## Exercise data
··········

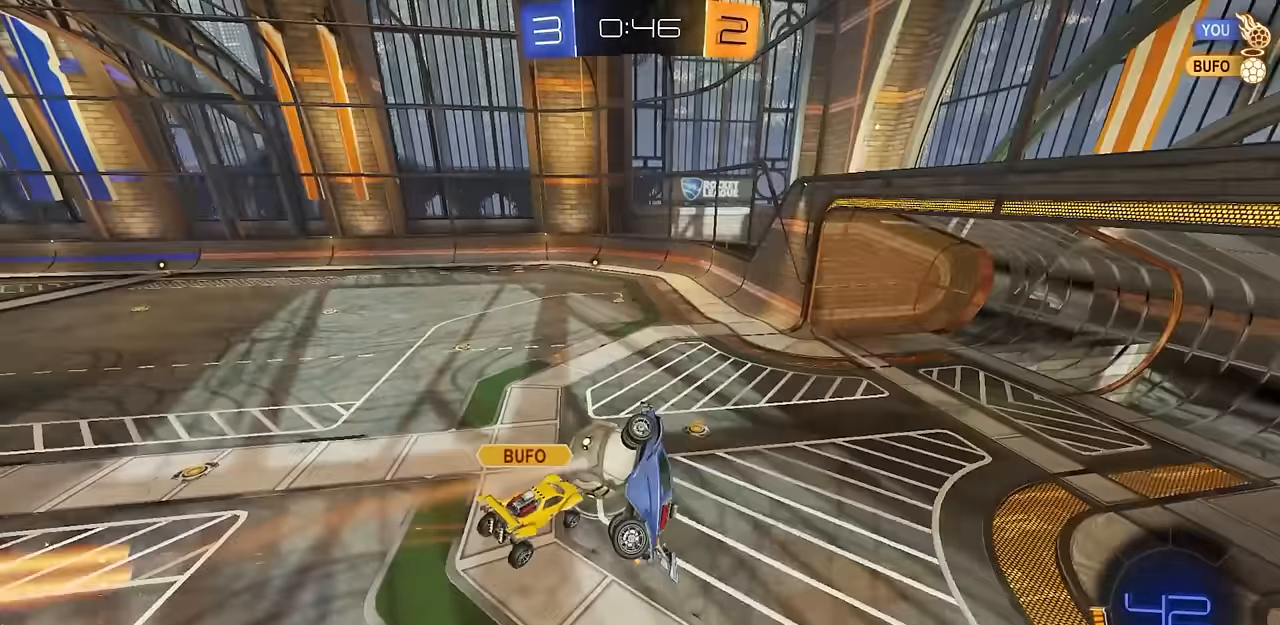
{"buttons": ["CIRCLE", "R2"], "left_stick": "down", "right_stick": "center", "events": [[183, "L1", "down"], [183, "R2", "down"], [233, "CIRCLE", "down"], [233, "left_stick", "down-left"], [383, "left_stick", "down"], [400, "L1", "up"]]}
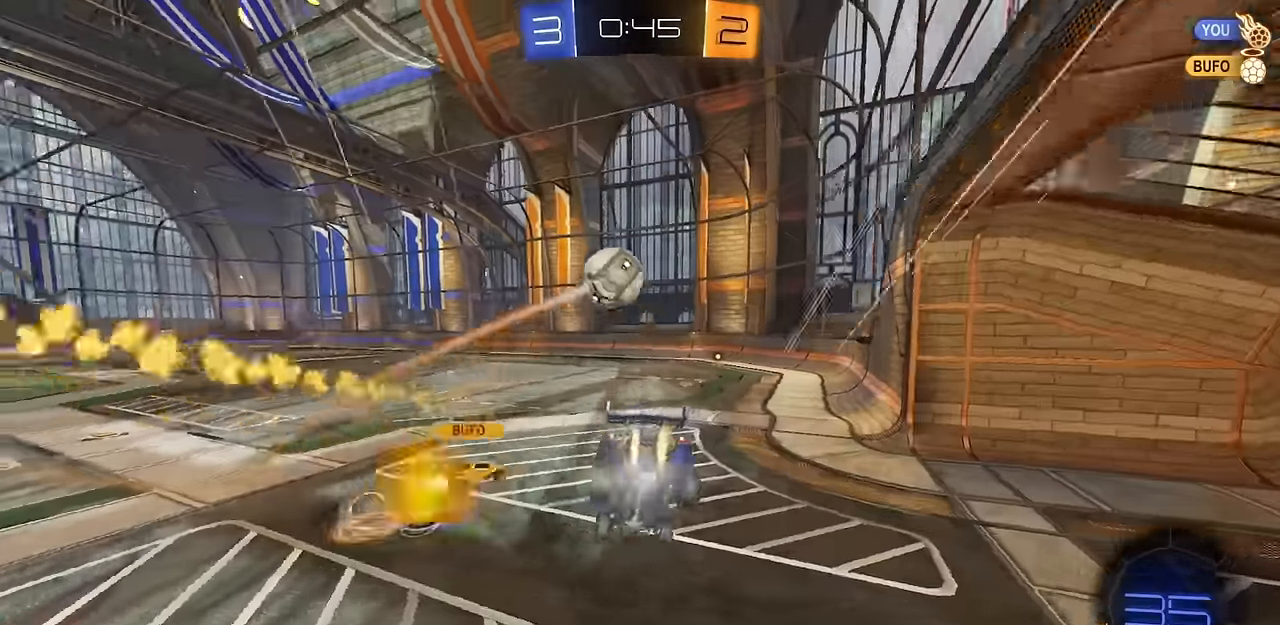
{"buttons": ["R2"], "left_stick": "right", "right_stick": "center", "events": [[150, "CIRCLE", "up"], [250, "TRIANGLE", "down"], [250, "left_stick", "left"], [367, "TRIANGLE", "up"], [384, "left_stick", "center"], [467, "left_stick", "right"]]}
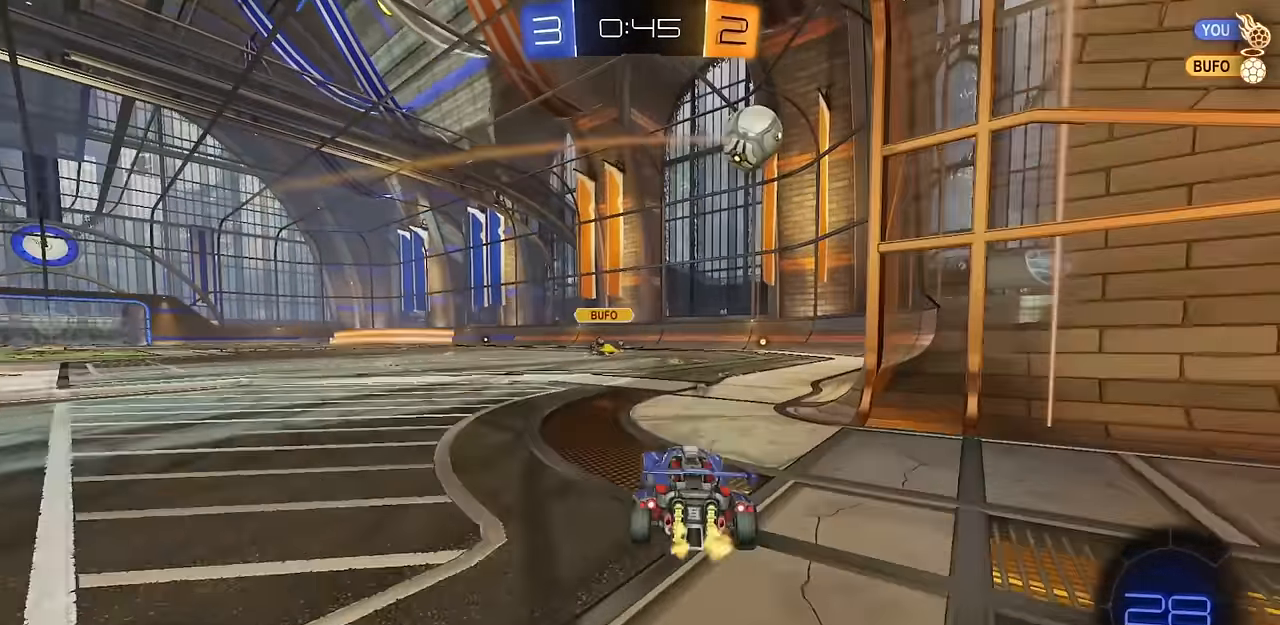
{"buttons": ["CROSS", "L1", "R2"], "left_stick": "right", "right_stick": "center", "events": [[100, "CIRCLE", "down"], [150, "left_stick", "center"], [333, "left_stick", "right"], [350, "CIRCLE", "up"], [350, "CROSS", "down"], [400, "CROSS", "up"], [400, "L1", "down"], [400, "left_stick", "up-right"], [467, "CROSS", "down"], [500, "left_stick", "right"]]}
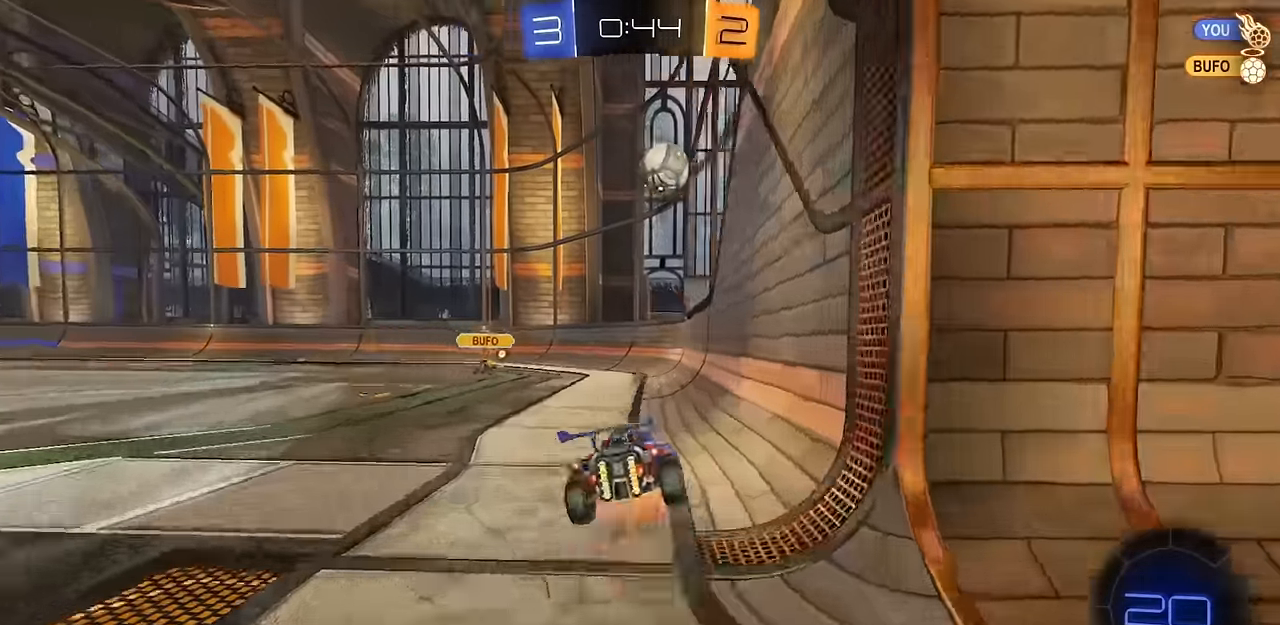
{"buttons": ["L1"], "left_stick": "down-right", "right_stick": "center", "events": [[17, "left_stick", "down"], [33, "TRIANGLE", "down"], [67, "CROSS", "up"], [134, "TRIANGLE", "up"], [150, "R2", "up"], [284, "TRIANGLE", "down"], [350, "left_stick", "down-right"], [384, "TRIANGLE", "up"]]}
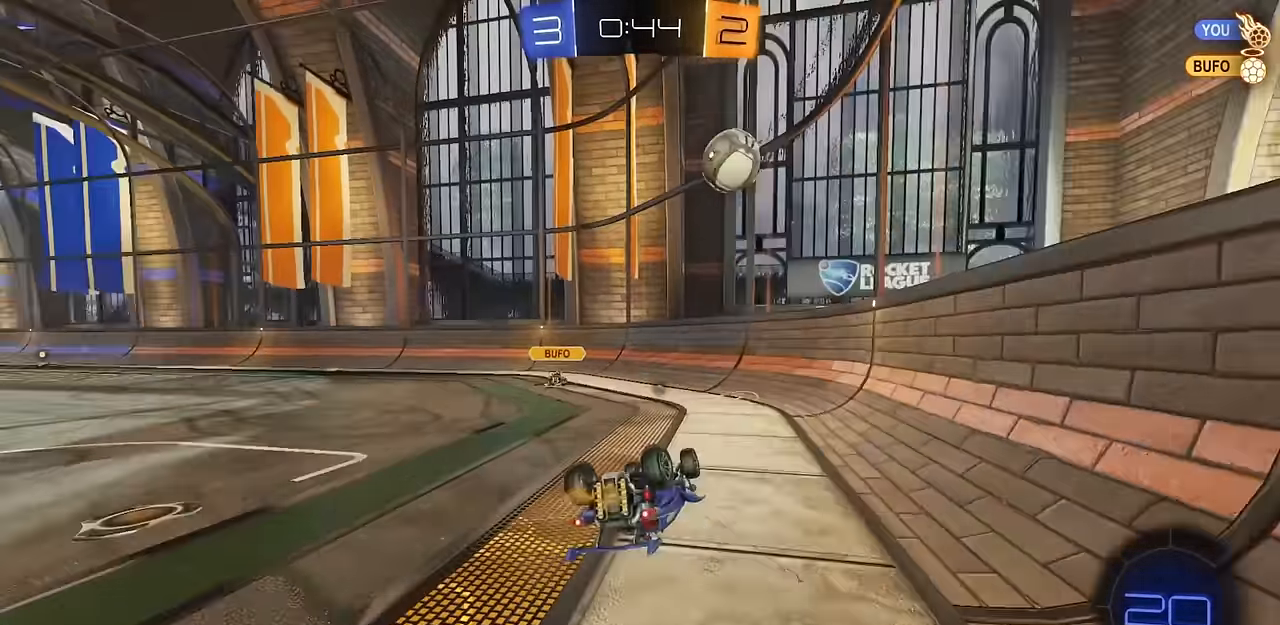
{"buttons": ["R2"], "left_stick": "center", "right_stick": "center", "events": [[100, "left_stick", "down-left"], [166, "R2", "down"], [367, "L1", "up"], [383, "left_stick", "left"], [483, "left_stick", "center"]]}
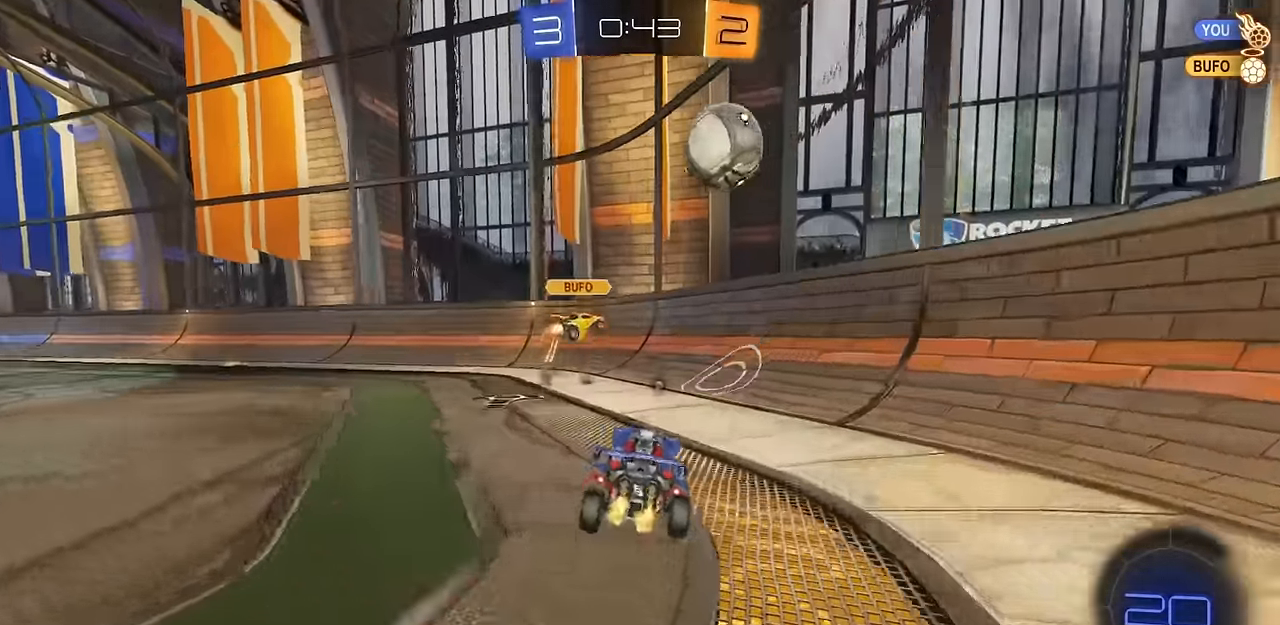
{"buttons": ["R2"], "left_stick": "right", "right_stick": "center", "events": [[84, "R2", "up"], [300, "left_stick", "up-left"], [334, "R1", "down"], [384, "left_stick", "center"], [417, "R1", "up"], [467, "R2", "down"], [467, "left_stick", "right"]]}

··········

## Directions for this task
Each line above should be output exactly, apart from the pictures.

## Result of this task
{"buttons": ["CIRCLE", "R2"], "left_stick": "down", "right_stick": "center", "events": [[183, "L1", "down"], [183, "R2", "down"], [233, "CIRCLE", "down"], [233, "left_stick", "down-left"], [383, "left_stick", "down"], [400, "L1", "up"]]}
{"buttons": ["R2"], "left_stick": "right", "right_stick": "center", "events": [[150, "CIRCLE", "up"], [250, "TRIANGLE", "down"], [250, "left_stick", "left"], [367, "TRIANGLE", "up"], [384, "left_stick", "center"], [467, "left_stick", "right"]]}
{"buttons": ["CROSS", "L1", "R2"], "left_stick": "right", "right_stick": "center", "events": [[100, "CIRCLE", "down"], [150, "left_stick", "center"], [333, "left_stick", "right"], [350, "CIRCLE", "up"], [350, "CROSS", "down"], [400, "CROSS", "up"], [400, "L1", "down"], [400, "left_stick", "up-right"], [467, "CROSS", "down"], [500, "left_stick", "right"]]}
{"buttons": ["L1"], "left_stick": "down-right", "right_stick": "center", "events": [[17, "left_stick", "down"], [33, "TRIANGLE", "down"], [67, "CROSS", "up"], [134, "TRIANGLE", "up"], [150, "R2", "up"], [284, "TRIANGLE", "down"], [350, "left_stick", "down-right"], [384, "TRIANGLE", "up"]]}
{"buttons": ["R2"], "left_stick": "center", "right_stick": "center", "events": [[100, "left_stick", "down-left"], [166, "R2", "down"], [367, "L1", "up"], [383, "left_stick", "left"], [483, "left_stick", "center"]]}
{"buttons": ["R2"], "left_stick": "right", "right_stick": "center", "events": [[84, "R2", "up"], [300, "left_stick", "up-left"], [334, "R1", "down"], [384, "left_stick", "center"], [417, "R1", "up"], [467, "R2", "down"], [467, "left_stick", "right"]]}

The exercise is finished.